Have you looked at the design efforts currently underway to produce a new supersonic commercial passenger jet that has a much lower sonic boom issue? I'll have to look for some links, but it's an active area of research...
 
  • #3
I think this is the one I'm thinking of. Still searching for a good link on the technologies involved...

https://boomsupersonic.com/
 
  • #4
Hmm, it may be that they still generate sonic booms when supersonic, but are aiming to fly just under mach 1 over land and accelerate to supersonic over water...

1686175729538.png

https://boomsupersonic.com/faq
 
  • #5
avaneeshg said:
The main reason supersonic flight is inefficient is because of the shockwave. The shockwave is caused by the inability of air to escape the path of the aircraft in time. As a result, the air builds up in front of the aircraft and a shockwave is formed. To try to reduce this effect, can't we add a small hole in the nose of the aircraft? It'll be connected to a tube that spans the length of the aircraft's fuselage. In this configuration, the severity of the shockwave could be reduced. What are your thoughts?
That's not really true as stated, but be aware that anything that redirects flow just adds more shock waves and more drag. It's not like there's something being inflated in front of the plane that can be deflated to reduce drag.
 
  • #6
avaneeshg said:
As a result, the air builds up in front of the aircraft and a shockwave is formed. To try to reduce this effect, can't we add a small hole in the nose of the aircraft?
Subsonic aircraft are most efficient with a rounded front and a pointed rear, while supersonic aircraft need to open a passage through the still air, without the air needing to become supersonic. That requires a sharply pointed front, in order to give the air more time to be pushed subsonically aside. Unfortunately, it is an impossible task, as the air that becomes part of the attached boundary layer, will become supersonic in the direction of flight, which will generate noise and requires engine power.

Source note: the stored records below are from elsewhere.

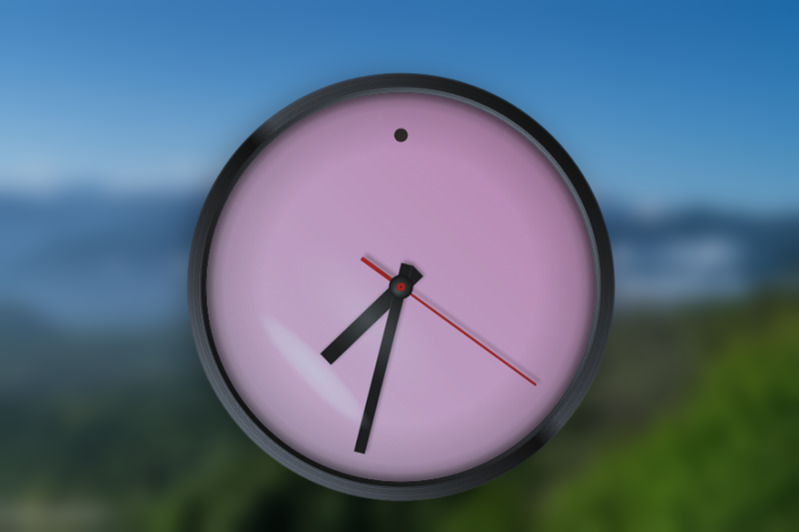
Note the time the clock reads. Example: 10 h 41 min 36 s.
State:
7 h 32 min 21 s
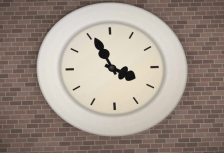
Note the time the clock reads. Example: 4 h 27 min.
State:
3 h 56 min
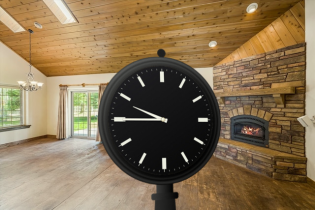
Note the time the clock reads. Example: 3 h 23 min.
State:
9 h 45 min
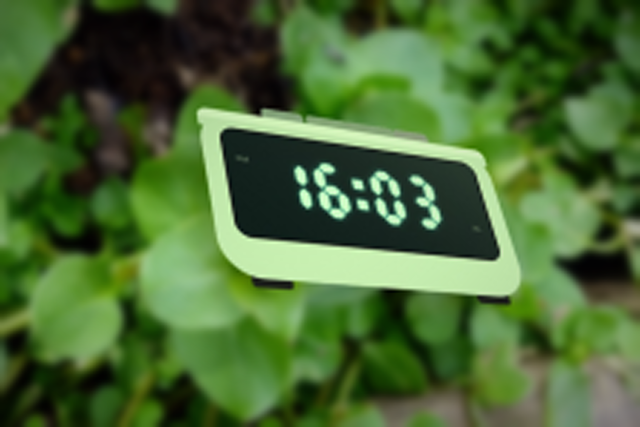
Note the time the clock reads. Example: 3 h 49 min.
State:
16 h 03 min
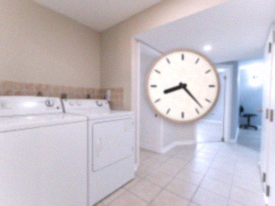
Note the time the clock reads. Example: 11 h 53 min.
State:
8 h 23 min
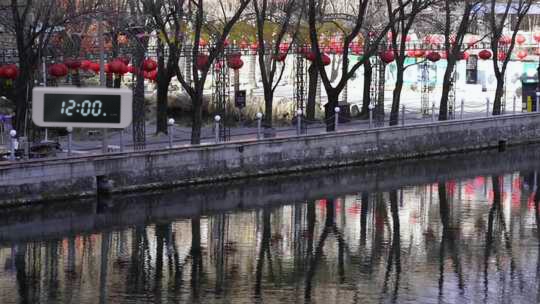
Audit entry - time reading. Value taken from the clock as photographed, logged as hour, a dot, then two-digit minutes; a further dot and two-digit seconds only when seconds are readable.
12.00
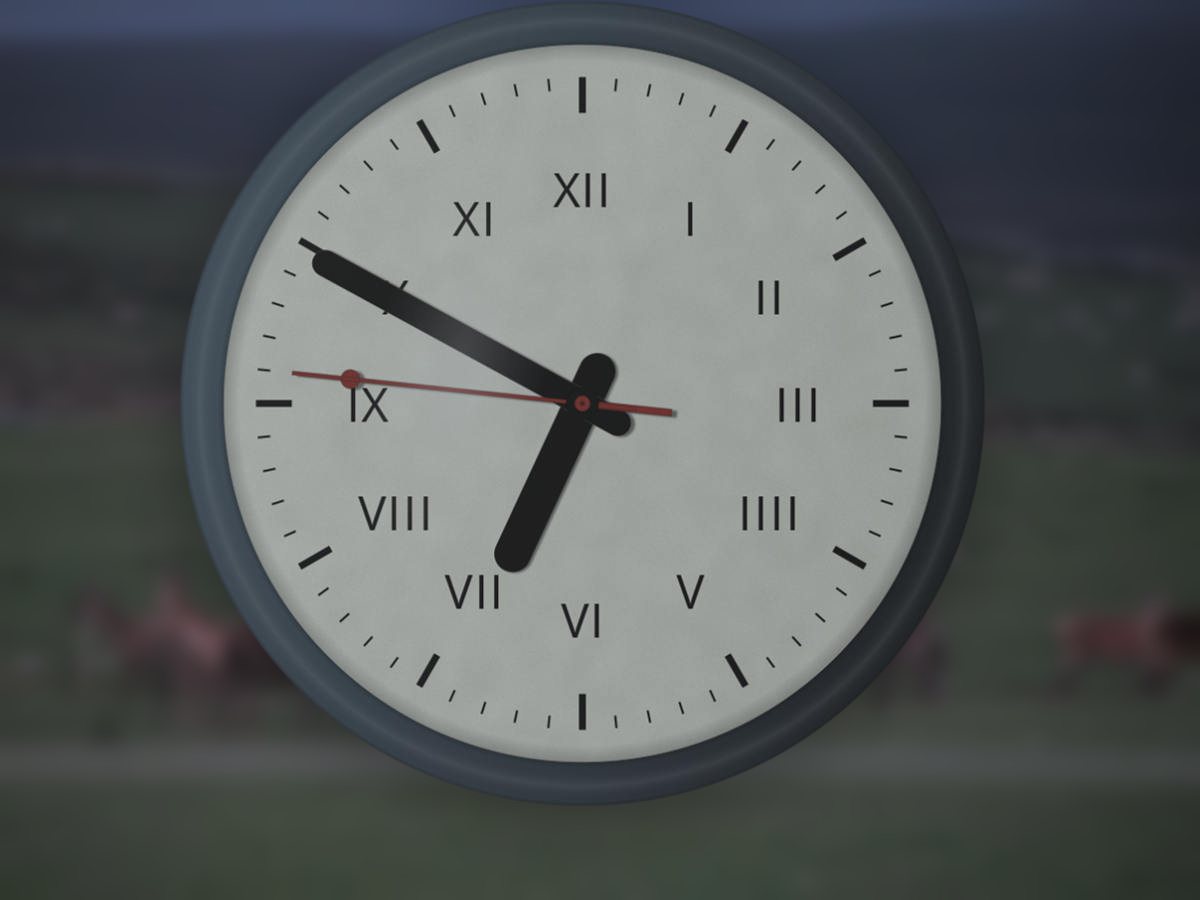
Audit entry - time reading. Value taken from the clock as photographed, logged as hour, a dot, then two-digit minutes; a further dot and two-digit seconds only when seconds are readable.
6.49.46
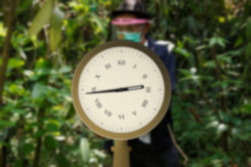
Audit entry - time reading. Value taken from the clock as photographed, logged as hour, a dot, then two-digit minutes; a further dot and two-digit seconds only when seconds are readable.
2.44
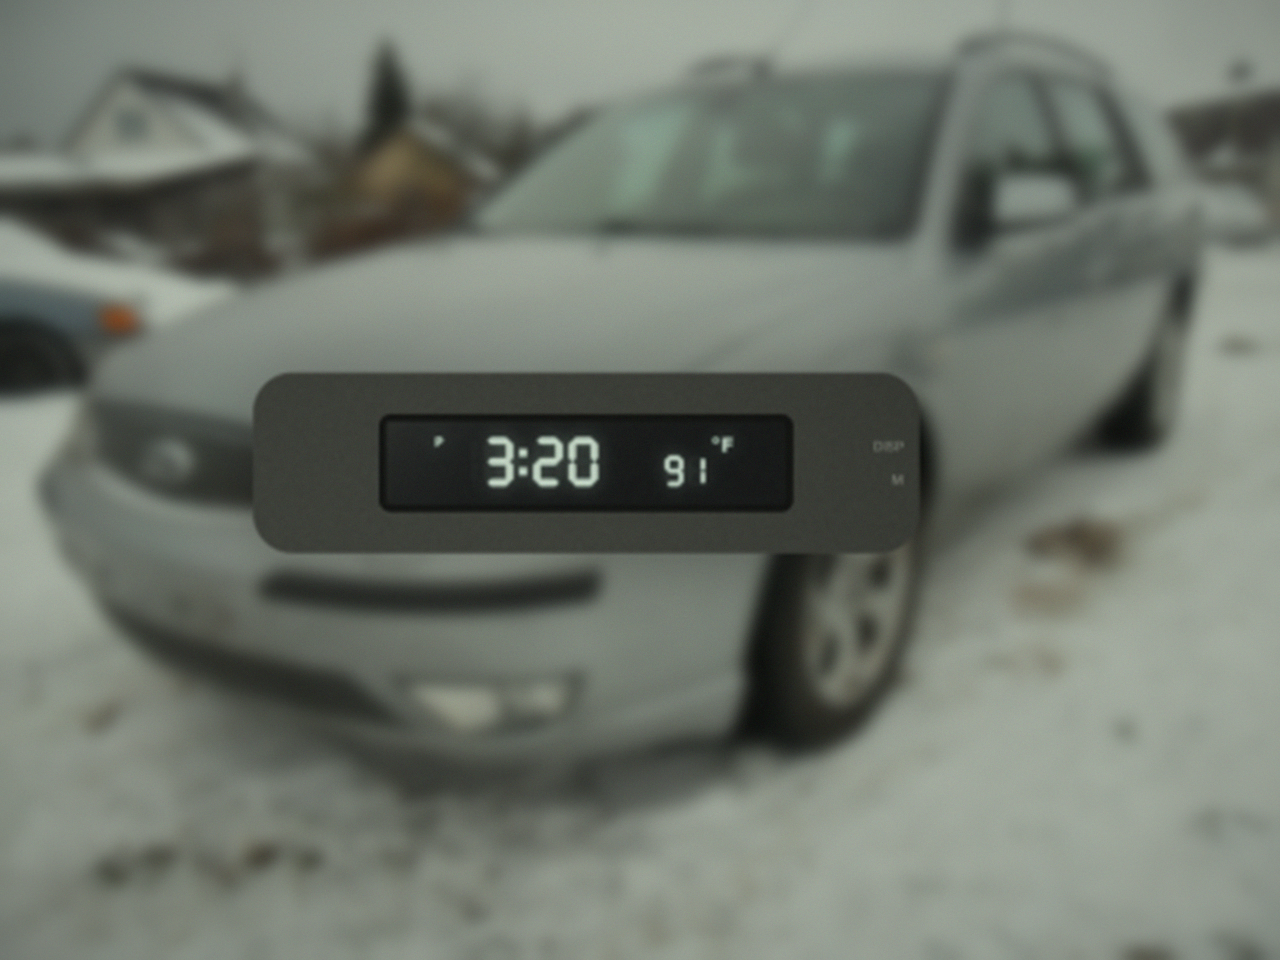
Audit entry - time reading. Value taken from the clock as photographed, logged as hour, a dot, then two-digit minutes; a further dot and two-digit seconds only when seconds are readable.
3.20
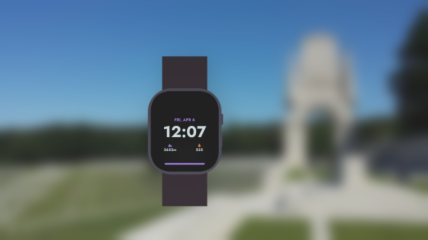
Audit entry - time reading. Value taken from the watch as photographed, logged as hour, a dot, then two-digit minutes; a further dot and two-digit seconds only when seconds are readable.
12.07
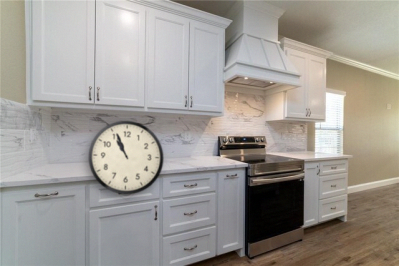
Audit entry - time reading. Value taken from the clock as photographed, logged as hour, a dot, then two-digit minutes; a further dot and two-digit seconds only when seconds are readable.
10.56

Your hypothetical length-ways internal duct would need a large diameter in order not to choke completely on its internal boundary layer, so it would come close to doubling the wetted surface area of the vehicle. That would be particularly inefficient, as the duct would rapidly fill with hot air and noise.

At supersonic speeds, the engine air intake is one way of passing the still air through an internal duct, but for a turbojet there must be a cowl that follows the surface of the aircraft, to prevent an attached boundary layer from entering and choking the internal engine airflow.

There are too many things required in supersonic flight and propulsion for there to be a simple solution. Everything will need to be a compromise, engineered specifically for each application.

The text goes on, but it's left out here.